◆ **PROBLEM REQUIREMENTS**: Extract the lines from the start of the entries through the line containing "text_box [255, 741, 326, 927]", inclusive, and repeat them verbatim.

Some entries
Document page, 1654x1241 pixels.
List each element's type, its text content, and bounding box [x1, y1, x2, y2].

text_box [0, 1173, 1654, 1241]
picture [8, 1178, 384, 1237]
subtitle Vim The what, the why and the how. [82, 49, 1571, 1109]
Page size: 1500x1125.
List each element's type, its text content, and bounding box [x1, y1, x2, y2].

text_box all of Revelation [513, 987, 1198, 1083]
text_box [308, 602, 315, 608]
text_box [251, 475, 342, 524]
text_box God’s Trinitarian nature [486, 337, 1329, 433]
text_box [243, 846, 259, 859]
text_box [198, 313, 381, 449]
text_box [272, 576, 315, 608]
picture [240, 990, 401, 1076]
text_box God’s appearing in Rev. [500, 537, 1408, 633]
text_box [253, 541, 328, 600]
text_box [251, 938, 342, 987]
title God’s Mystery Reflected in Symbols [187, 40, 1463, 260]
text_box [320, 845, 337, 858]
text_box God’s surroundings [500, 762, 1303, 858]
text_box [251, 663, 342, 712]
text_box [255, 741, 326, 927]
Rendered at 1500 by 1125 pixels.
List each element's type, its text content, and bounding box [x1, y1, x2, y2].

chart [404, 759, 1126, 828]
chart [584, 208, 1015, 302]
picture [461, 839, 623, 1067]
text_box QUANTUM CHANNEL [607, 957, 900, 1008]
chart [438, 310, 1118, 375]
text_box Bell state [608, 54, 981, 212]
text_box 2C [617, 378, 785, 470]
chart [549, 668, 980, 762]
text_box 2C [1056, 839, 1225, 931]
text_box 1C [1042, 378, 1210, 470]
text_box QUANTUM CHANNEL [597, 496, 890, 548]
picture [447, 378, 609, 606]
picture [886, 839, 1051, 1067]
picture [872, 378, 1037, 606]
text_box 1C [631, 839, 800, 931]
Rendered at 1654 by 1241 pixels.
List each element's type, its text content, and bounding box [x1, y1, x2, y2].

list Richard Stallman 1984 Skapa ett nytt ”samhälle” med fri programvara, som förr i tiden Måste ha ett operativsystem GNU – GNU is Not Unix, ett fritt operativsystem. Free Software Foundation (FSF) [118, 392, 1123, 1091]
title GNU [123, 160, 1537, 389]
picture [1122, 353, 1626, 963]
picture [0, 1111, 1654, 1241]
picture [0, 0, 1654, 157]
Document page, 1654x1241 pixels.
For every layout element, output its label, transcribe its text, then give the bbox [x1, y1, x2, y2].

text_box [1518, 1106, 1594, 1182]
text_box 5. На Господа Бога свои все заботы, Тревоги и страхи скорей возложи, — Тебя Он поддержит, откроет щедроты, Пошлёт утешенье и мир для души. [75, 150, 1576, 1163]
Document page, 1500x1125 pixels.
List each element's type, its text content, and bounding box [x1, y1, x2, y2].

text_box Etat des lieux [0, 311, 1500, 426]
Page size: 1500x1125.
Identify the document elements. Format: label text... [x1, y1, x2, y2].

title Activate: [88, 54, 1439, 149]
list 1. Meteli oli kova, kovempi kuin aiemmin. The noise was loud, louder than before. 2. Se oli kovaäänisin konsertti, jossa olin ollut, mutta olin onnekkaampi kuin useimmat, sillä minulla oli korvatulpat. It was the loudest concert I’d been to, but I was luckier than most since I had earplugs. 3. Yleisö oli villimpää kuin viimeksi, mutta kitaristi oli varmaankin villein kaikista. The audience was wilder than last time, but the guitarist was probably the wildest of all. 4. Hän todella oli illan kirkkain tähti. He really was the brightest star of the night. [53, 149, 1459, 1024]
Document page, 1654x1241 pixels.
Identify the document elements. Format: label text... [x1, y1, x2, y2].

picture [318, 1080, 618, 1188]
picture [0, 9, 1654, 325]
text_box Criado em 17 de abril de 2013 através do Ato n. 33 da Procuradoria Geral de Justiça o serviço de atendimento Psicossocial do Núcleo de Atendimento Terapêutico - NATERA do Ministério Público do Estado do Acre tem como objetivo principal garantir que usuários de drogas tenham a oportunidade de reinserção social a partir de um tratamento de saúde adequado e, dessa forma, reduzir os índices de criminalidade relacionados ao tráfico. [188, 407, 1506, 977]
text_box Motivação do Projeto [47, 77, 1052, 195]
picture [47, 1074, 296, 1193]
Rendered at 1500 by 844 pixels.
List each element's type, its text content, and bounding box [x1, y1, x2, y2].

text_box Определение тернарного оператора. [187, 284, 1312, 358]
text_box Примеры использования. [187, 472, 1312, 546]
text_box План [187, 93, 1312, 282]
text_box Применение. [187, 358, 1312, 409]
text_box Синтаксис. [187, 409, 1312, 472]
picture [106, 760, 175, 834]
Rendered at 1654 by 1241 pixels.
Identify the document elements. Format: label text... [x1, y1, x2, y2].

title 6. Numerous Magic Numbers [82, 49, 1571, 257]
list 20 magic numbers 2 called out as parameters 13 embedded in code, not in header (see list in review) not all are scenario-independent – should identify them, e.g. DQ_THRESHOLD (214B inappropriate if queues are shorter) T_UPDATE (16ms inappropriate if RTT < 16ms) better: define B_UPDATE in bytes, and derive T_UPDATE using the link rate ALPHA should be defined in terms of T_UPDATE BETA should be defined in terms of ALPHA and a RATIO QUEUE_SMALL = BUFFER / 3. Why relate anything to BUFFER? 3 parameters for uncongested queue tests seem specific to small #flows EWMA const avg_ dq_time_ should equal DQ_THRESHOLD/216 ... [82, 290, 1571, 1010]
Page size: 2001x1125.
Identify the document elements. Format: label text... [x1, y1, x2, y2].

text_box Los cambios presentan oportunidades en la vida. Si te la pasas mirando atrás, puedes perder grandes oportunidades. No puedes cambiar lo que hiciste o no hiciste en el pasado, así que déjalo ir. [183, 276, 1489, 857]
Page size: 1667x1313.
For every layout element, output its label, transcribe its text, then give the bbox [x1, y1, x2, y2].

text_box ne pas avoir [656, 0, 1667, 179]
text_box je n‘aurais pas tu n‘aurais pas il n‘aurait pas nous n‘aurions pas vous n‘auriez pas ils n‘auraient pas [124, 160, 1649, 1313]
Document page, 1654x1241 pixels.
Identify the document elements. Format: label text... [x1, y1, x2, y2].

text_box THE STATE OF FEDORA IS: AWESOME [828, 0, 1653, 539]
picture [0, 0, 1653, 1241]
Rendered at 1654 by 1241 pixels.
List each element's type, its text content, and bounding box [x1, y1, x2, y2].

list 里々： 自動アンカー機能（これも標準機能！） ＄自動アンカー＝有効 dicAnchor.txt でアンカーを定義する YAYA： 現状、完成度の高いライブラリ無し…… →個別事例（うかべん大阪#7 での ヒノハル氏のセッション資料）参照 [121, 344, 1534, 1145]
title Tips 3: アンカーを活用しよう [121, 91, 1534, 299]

◆ **TASK RESULT**:
Document page, 1654x1241 pixels.
List each element's type, its text content, and bounding box [x1, y1, x2, y2].

text_box [0, 1173, 1654, 1241]
picture [8, 1178, 384, 1237]
subtitle Vim The what, the why and the how. [82, 49, 1571, 1109]
Page size: 1500x1125.
List each element's type, its text content, and bounding box [x1, y1, x2, y2].

text_box all of Revelation [513, 987, 1198, 1083]
text_box [308, 602, 315, 608]
text_box [251, 475, 342, 524]
text_box God’s Trinitarian nature [486, 337, 1329, 433]
text_box [243, 846, 259, 859]
text_box [198, 313, 381, 449]
text_box [272, 576, 315, 608]
picture [240, 990, 401, 1076]
text_box God’s appearing in Rev. [500, 537, 1408, 633]
text_box [253, 541, 328, 600]
text_box [251, 938, 342, 987]
title God’s Mystery Reflected in Symbols [187, 40, 1463, 260]
text_box [320, 845, 337, 858]
text_box God’s surroundings [500, 762, 1303, 858]
text_box [251, 663, 342, 712]
text_box [255, 741, 326, 927]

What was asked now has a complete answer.